How do I register the results? Complete the form given to you by the opthamologist and send your copy to OFA after the exam is complete. 

Hip Dysplasia Testing

Hip dysplasia is a condition in which the hips have more laxity in the joint than they should, leading to arthritic changes, loss of function, and pain.  In extreme cases hip replacement surgery may be required. Fortunately, severe hip dysplasia is not common in Irish Wolfhounds. However, it does occur, and testing is recommended.

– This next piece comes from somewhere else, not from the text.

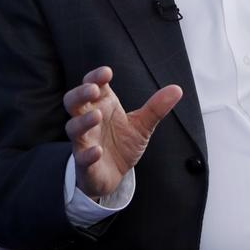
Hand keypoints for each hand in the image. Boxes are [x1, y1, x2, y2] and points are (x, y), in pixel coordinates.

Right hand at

How is this test performed? The dog's hips must be xrayed. 
Who can perform this test? Any veterinarian should be able to do xrays for OFA registration. PennHip is an alternative xray method for diagnosing hip dysplasia which must be performed by a veterinarian who has been trained in the method. The results of either method can be registered with OFA for CHIC certification, although there is an additional charge for registering a PennHip evaluation report.
Is anesthesia required? For OFA, that depends on your veterinarian. For PennHip, because of the position the hips need to be placed in, the dog must be sedated.
How old must my dog be? For OFA, the dog must be at least 24 months old. PennHip evaluations can be done on dogs as young as 16 weeks, but the reliability of the results increases as the dog matures.
How do I register the results? If you opt for an OFA xray evauation, complete the OFA form and give it to your veterinarian to send to OFA with your dog's xrays. For PennHip, you will need to get a copy of the PennHip evaluation report from your veterinarian and send it along with a $25 fee to CHIC and ask that the results be included in the CHIC database.

Elbow Dysplasia Testing

Elbow dysplasia is term covering several disorders of the canine elbow, any of which can cause lameness. 

How is this test performed? The dog's elbows must be xrayed. 
Who can perform this test? Any veterinarian should be able to do these xrays.
Is anesthesia required? No, although some sedation may be necessary in order to relax the joint enough to position it for the xrays.
How do I register the results? Complete the OFA form and give it to your veterinarian to send to OFA with your dog's xrays.  

This page was last updated 05/01/2019.